From the line containing "Identify the document" to the final line of the material below, copy each line exactly, including both endpoints, and leave out all other lines.

##### Dataset entries

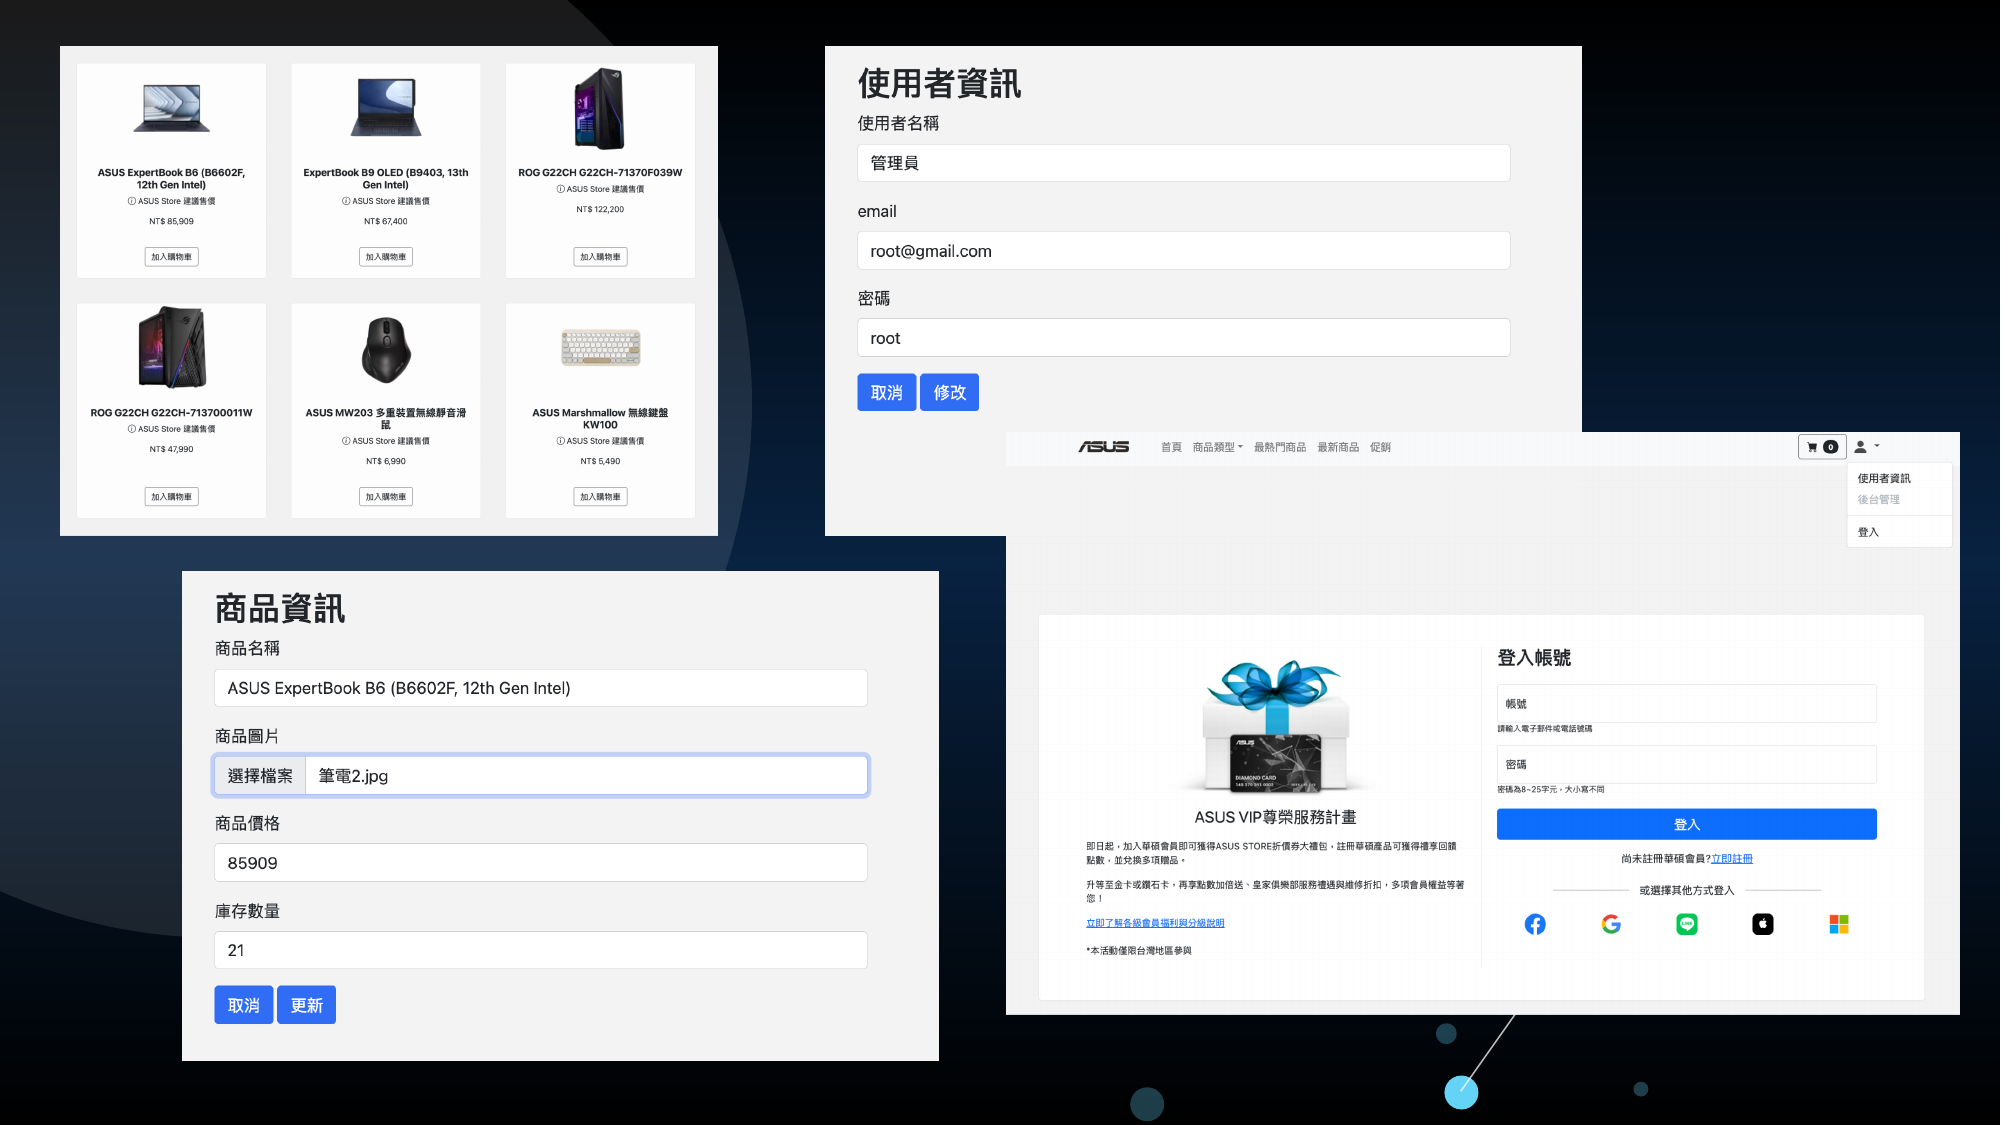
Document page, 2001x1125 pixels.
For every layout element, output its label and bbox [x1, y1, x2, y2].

text_box [1129, 1022, 1960, 1122]
picture [182, 571, 939, 1062]
picture [825, 45, 1960, 1015]
picture [60, 45, 719, 536]
text_box [0, 0, 753, 937]
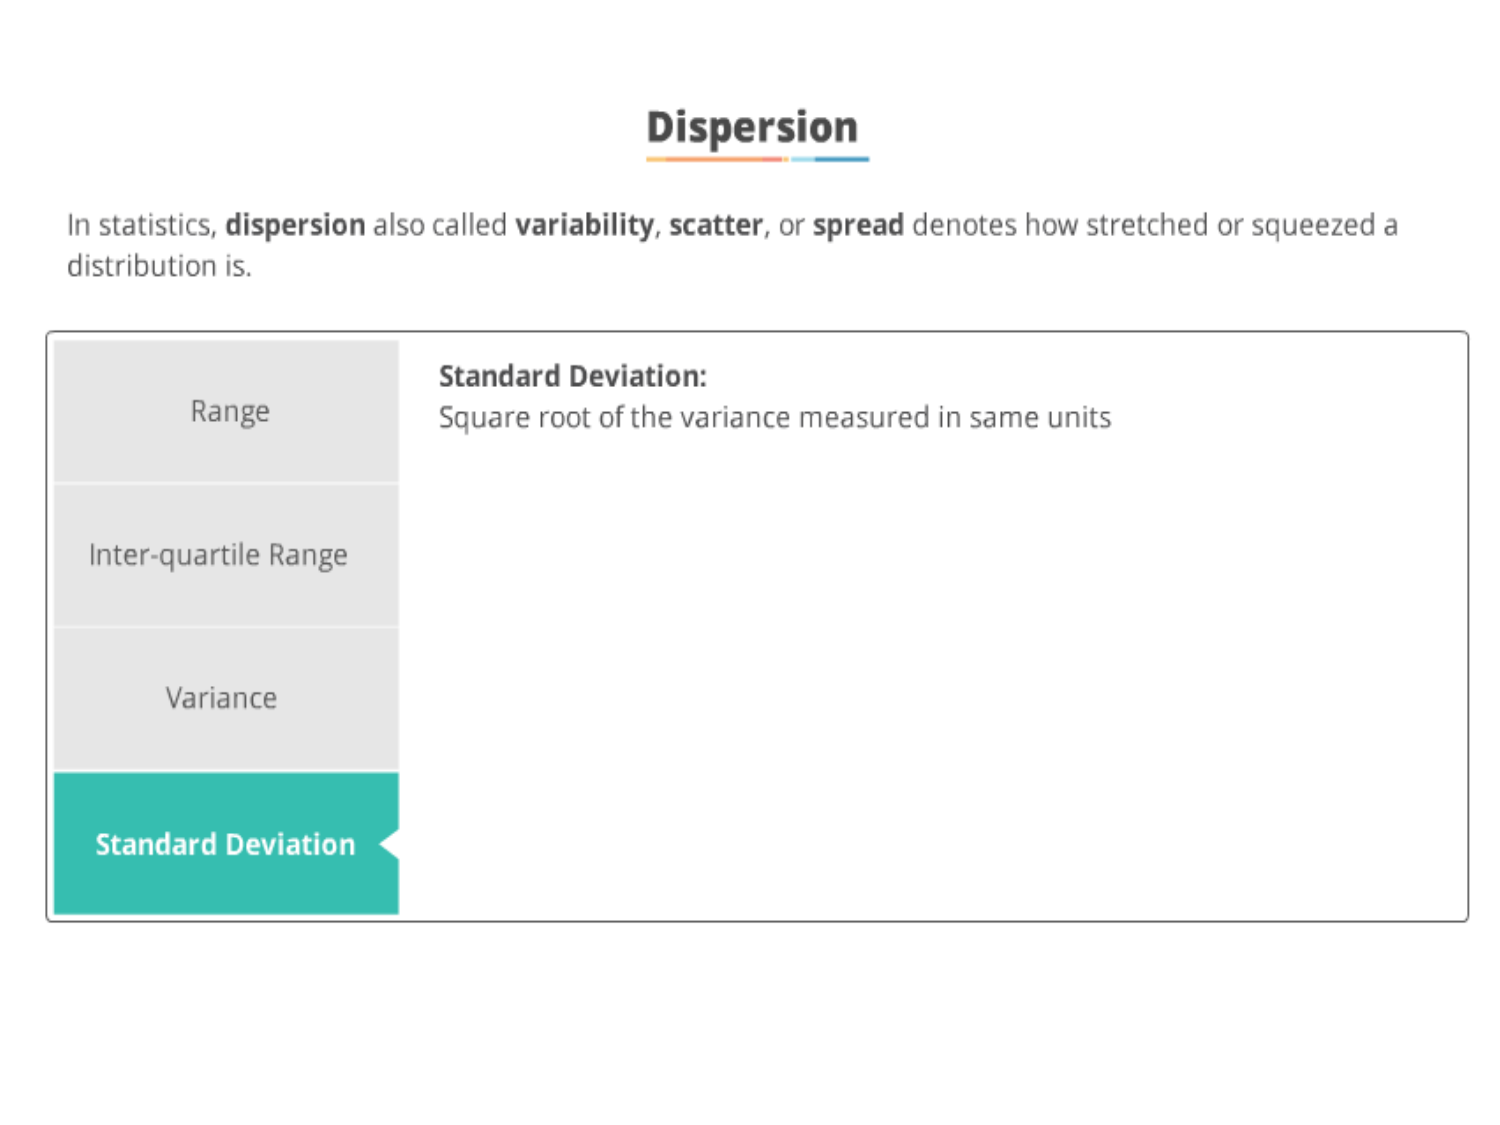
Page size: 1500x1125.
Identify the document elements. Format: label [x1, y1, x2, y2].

picture [0, 87, 1496, 926]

##########

* _Output_
Identify the document elements. Format: label [x1, y1, x2, y2].

picture [0, 87, 1496, 926]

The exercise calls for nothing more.